- **Brief**: Can you reproduce the wealth management passage in full, word for word?

- **Quoted text**:
“ Get a hunch and bet a bunch.” we used to quip. But, those days are long gone. Today, socially accepted money management is serious, but boring. Wealth management, as practiced by our major banks, who each manage trillions, is anchored on the S&P 500 index and investment grade bonds. Prescribed ratio followed by all is 60% equities and 40% fixed income paper.
Such a construct is supposed to allow wealthy but conservative families to sleep soundly and participate in the growth and well-being of our country. Past year, this 60/40 ratio proved a disaster as both stocks and bonds declined symmetrically. There was nowhere to hide. Besides, wealth managers never go to extremes. Nobody puts sizable assets in to cash, overweights the NASDAQ 100, or puts serious money in high-yield bonds.
When you compare performance of big players, on a 3 to 5 year basis, which is what clients do, performance variance can run a couple of hundred basis points, and such clients do terminate relationships. You never see breakout, upside numbers because that’s a game played by private operators.

- **Stored entries**:
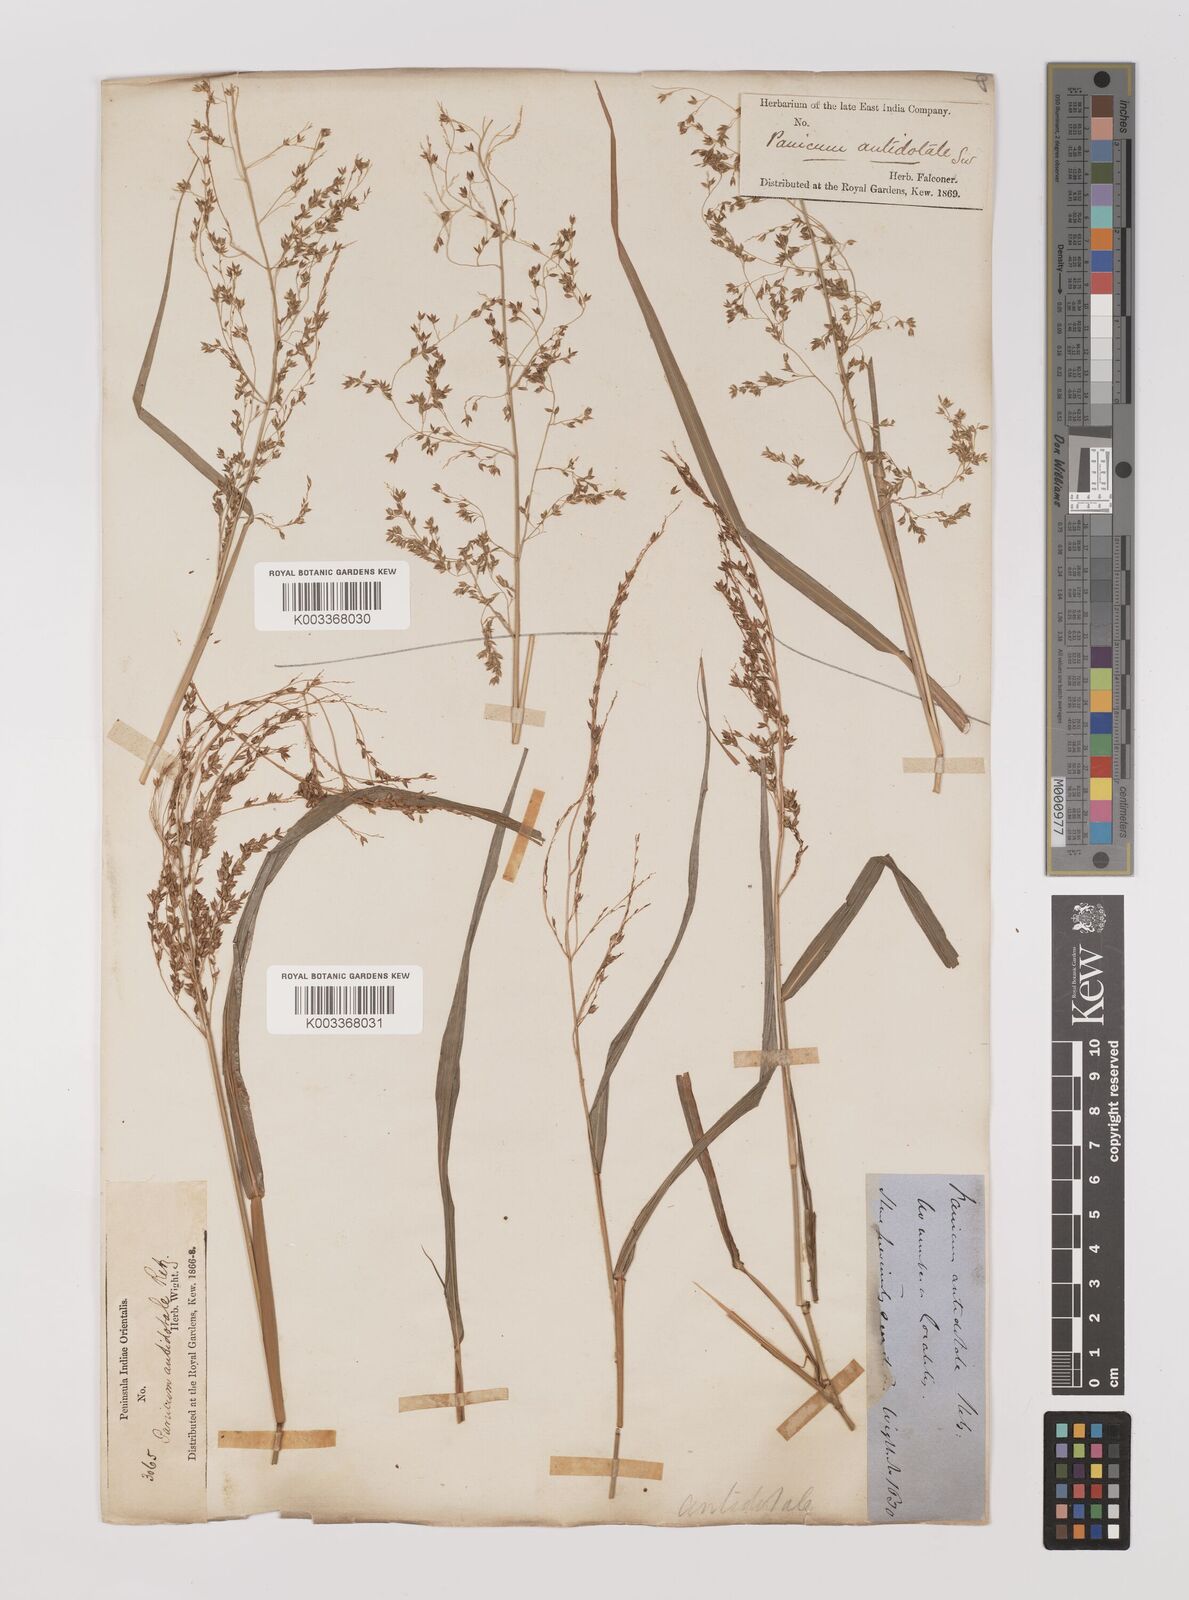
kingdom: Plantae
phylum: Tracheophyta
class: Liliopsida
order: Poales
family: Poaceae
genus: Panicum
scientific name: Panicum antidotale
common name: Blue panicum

- **Solution**:
“ Get a hunch and bet a bunch.” we used to quip. But, those days are long gone. Today, socially accepted money management is serious, but boring. Wealth management, as practiced by our major banks, who each manage trillions, is anchored on the S&P 500 index and investment grade bonds. Prescribed ratio followed by all is 60% equities and 40% fixed income paper.
Such a construct is supposed to allow wealthy but conservative families to sleep soundly and participate in the growth and well-being of our country. Past year, this 60/40 ratio proved a disaster as both stocks and bonds declined symmetrically. There was nowhere to hide. Besides, wealth managers never go to extremes. Nobody puts sizable assets in to cash, overweights the NASDAQ 100, or puts serious money in high-yield bonds.
When you compare performance of big players, on a 3 to 5 year basis, which is what clients do, performance variance can run a couple of hundred basis points, and such clients do terminate relationships. You never see breakout, upside numbers because that’s a game played by private operators.